— PROVIDED PASSAGE —
Number of wins by tour
- European Tour: 2
- European Senior Tour: 1
- Other: 5

Best results in major championships
- Masters Tournament: DNP
- PGA Championship: DNP
- U.S. Open: DNP
- The Open Championship: T17: 1991

= Mark Mouland =

Welsh golfer (born 1961)

Mark Mouland (born 23 April 1961) is a Welsh professional golfer.

== Career ==
In 1961, Mouland was born in St. Athan in the Vale of Glamorgan and is the son of six times Welsh champion Sid Mouland. In 1976, he became the youngest ever winner of the British Boys Championship.

In 1981, Mouland turned professional. By 1986, Mouland was well established on the European Tour, winning that year's Car Care Plan International and finishing 30th on the Order of Merit. He broke his right ankle and left foot in a car crash later that year, but recovered to record the only two top-20 Order of Merit finishes of his career in 1987 (16th) and 1988 (18th). The 1988 KLM Dutch Open was his second and last win on the European Tour. He maintained steady form for many years, last finishing in the top hundred on the Order of Merit in 2001.

Mouland continued to compete into his mid forties, but mainly on the second tier Challenge Tour. He also won the Mauritius Open in 2002 and 2003.

— WHAT IS EXPECTED —
Copy the Mark Mouland text starting at "Mark Mouland (born" and ending at "Merit in 2001.", swapping in "money list" wherever "Order of Merit" appears.

— SOURCE DATA —
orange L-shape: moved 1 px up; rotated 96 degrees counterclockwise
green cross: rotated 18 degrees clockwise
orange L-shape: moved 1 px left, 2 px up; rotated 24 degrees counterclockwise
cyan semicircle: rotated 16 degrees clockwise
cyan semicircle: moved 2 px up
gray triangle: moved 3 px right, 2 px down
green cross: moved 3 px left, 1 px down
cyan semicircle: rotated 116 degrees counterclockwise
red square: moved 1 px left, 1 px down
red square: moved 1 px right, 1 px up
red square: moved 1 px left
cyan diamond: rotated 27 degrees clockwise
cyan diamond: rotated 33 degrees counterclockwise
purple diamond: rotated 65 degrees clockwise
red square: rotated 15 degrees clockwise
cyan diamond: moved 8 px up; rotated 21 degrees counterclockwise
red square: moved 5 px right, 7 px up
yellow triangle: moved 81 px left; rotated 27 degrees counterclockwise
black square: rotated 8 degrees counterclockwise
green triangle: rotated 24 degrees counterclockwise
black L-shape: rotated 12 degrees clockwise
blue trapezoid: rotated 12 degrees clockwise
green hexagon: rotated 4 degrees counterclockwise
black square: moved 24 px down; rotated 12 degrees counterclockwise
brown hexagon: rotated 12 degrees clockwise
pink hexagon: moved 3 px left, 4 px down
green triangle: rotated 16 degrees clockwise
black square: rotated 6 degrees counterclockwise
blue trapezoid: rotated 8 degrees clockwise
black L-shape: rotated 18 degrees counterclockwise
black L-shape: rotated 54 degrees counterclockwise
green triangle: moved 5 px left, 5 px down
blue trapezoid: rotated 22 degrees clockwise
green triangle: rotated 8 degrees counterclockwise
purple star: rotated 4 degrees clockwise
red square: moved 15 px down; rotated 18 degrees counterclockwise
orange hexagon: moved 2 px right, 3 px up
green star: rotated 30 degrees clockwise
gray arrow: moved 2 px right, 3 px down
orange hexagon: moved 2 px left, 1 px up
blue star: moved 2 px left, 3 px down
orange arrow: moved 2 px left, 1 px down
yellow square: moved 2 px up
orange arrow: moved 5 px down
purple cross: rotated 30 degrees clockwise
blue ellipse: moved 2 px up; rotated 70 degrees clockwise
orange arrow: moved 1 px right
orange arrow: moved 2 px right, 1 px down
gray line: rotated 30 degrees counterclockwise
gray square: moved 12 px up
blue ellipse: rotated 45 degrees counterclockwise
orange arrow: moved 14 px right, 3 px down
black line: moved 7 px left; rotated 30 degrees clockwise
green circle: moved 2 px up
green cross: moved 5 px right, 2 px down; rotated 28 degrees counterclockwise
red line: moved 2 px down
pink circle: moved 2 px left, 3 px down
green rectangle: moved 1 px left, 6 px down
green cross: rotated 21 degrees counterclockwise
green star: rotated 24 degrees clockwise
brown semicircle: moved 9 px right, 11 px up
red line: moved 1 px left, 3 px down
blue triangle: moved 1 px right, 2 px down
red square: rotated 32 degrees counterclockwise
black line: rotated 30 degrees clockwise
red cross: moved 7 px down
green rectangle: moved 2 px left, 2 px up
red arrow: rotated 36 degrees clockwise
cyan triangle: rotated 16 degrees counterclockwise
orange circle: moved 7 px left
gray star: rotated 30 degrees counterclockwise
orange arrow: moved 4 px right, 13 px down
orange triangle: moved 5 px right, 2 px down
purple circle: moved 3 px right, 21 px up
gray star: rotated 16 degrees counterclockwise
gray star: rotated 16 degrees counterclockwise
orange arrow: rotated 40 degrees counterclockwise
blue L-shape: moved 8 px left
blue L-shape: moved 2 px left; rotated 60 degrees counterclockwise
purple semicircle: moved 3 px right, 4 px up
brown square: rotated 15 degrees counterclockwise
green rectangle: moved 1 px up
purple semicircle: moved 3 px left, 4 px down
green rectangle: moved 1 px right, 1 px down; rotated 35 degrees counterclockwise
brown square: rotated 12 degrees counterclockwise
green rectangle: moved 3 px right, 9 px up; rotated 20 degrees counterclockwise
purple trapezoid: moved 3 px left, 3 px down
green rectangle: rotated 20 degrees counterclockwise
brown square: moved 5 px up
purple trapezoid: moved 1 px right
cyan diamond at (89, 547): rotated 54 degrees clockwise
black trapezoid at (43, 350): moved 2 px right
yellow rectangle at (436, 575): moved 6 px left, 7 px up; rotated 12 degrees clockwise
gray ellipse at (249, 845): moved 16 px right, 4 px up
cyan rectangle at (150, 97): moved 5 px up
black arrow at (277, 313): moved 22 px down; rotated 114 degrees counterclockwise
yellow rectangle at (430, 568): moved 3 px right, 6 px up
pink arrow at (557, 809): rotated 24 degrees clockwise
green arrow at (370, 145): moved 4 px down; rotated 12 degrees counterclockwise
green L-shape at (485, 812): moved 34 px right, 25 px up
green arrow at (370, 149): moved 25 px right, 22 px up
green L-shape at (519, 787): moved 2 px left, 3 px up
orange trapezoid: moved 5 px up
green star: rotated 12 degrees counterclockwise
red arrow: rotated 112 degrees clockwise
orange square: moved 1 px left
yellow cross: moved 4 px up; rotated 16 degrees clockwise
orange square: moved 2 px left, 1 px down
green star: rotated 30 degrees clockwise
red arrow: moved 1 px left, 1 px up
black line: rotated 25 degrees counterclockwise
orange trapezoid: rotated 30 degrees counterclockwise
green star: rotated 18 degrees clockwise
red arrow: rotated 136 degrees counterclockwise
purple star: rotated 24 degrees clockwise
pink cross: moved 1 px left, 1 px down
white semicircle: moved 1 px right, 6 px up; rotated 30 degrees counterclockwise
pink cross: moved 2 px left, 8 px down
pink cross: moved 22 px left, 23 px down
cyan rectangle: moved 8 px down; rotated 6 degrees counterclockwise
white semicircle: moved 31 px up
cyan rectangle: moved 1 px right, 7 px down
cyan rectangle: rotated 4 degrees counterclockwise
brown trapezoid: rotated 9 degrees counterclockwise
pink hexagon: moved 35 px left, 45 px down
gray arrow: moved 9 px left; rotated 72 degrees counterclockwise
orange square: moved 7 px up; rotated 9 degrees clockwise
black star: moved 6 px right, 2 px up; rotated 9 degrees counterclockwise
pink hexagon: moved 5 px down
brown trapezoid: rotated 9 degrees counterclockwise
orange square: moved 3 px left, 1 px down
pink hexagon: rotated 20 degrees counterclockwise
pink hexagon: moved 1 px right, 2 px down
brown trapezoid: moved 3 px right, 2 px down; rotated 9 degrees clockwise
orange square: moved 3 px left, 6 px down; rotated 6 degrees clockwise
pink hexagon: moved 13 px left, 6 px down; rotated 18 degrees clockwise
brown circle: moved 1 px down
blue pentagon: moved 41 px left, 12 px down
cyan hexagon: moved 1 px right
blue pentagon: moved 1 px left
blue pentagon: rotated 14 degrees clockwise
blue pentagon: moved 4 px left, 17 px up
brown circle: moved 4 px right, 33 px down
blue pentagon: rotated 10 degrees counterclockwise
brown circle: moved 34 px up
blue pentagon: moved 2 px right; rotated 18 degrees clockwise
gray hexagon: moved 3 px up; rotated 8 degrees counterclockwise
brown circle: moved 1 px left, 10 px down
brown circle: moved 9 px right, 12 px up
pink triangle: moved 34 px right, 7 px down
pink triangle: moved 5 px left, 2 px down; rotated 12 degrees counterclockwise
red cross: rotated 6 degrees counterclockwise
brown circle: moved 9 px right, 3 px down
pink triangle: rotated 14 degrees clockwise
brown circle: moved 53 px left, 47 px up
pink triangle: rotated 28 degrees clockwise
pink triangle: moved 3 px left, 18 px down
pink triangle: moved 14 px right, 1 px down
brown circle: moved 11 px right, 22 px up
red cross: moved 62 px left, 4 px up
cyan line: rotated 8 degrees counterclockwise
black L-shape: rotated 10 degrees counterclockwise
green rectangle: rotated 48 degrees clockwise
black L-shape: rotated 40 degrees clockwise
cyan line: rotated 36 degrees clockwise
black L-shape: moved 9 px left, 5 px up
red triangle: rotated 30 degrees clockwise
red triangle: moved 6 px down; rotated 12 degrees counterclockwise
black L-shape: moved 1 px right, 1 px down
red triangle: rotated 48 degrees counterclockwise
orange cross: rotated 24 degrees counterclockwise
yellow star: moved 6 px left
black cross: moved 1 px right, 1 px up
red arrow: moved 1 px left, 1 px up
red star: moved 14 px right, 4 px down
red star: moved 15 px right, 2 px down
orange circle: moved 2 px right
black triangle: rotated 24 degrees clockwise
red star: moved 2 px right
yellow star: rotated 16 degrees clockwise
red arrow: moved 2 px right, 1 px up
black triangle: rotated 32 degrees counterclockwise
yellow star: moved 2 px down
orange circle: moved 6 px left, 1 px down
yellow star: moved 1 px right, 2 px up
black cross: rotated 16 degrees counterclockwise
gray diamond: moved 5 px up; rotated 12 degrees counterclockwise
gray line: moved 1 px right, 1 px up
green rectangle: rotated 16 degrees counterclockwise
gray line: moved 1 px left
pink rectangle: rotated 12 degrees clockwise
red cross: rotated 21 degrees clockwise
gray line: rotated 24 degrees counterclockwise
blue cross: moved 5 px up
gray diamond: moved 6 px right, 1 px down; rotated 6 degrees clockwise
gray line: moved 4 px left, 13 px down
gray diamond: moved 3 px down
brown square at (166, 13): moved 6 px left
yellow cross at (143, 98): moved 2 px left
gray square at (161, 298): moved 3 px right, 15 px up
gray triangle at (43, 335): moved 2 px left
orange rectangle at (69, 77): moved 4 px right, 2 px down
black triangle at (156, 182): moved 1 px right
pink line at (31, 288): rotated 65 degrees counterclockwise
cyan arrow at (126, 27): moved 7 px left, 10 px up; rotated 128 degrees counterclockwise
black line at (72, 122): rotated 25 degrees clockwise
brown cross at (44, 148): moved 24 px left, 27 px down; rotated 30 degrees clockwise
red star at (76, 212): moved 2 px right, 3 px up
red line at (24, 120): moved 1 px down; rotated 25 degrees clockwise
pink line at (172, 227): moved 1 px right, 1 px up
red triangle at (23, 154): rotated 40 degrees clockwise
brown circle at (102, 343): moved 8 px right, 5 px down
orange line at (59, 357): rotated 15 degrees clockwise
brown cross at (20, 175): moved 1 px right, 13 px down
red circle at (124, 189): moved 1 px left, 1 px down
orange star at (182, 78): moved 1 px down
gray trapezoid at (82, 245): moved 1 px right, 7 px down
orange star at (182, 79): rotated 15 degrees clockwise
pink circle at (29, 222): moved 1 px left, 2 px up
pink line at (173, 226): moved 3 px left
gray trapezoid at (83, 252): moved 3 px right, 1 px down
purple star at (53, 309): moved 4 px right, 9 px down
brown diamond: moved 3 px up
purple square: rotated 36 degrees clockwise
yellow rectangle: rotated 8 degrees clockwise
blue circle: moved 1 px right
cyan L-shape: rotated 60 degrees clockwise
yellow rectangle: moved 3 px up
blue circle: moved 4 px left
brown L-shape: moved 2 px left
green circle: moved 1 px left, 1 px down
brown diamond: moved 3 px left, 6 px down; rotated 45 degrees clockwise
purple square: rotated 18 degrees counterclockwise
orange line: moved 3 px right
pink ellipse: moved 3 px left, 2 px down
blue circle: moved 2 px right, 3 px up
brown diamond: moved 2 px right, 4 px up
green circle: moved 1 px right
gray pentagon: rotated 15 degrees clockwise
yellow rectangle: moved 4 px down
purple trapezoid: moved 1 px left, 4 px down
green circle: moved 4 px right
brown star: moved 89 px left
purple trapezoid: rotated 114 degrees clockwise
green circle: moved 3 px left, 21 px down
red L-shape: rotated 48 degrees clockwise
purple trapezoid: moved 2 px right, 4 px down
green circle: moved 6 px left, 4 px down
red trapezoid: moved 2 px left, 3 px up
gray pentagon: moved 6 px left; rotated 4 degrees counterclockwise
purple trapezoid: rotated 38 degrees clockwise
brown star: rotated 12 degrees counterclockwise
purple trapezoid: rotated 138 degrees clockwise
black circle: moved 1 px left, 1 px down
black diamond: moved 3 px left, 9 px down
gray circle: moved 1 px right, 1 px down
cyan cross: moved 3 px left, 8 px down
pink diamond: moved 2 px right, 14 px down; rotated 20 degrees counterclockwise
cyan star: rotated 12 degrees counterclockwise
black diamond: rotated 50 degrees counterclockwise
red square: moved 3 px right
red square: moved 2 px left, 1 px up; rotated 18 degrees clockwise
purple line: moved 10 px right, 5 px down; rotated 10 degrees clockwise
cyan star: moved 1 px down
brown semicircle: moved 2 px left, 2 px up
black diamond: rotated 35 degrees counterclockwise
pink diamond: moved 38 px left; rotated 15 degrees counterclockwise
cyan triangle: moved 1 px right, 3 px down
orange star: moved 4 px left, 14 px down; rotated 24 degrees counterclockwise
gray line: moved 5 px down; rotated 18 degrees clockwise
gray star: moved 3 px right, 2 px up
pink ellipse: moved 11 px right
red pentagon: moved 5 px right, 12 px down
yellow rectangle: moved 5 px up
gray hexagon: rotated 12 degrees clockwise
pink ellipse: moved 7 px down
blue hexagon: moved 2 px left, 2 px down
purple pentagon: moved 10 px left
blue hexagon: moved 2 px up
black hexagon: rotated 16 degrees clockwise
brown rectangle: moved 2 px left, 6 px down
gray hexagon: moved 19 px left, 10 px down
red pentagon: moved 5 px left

— SOLUTION TO THIS PROBLEM —
Mark Mouland (born 23 April 1961) is a Welsh professional golfer.

== Career ==
In 1961, Mouland was born in St. Athan in the Vale of Glamorgan and is the son of six times Welsh champion Sid Mouland. In 1976, he became the youngest ever winner of the British Boys Championship.

In 1981, Mouland turned professional. By 1986, Mouland was well established on the European Tour, winning that year's Car Care Plan International and finishing 30th on the money list. He broke his right ankle and left foot in a car crash later that year, but recovered to record the only two top-20 money list finishes of his career in 1987 (16th) and 1988 (18th). The 1988 KLM Dutch Open was his second and last win on the European Tour. He maintained steady form for many years, last finishing in the top hundred on the money list in 2001.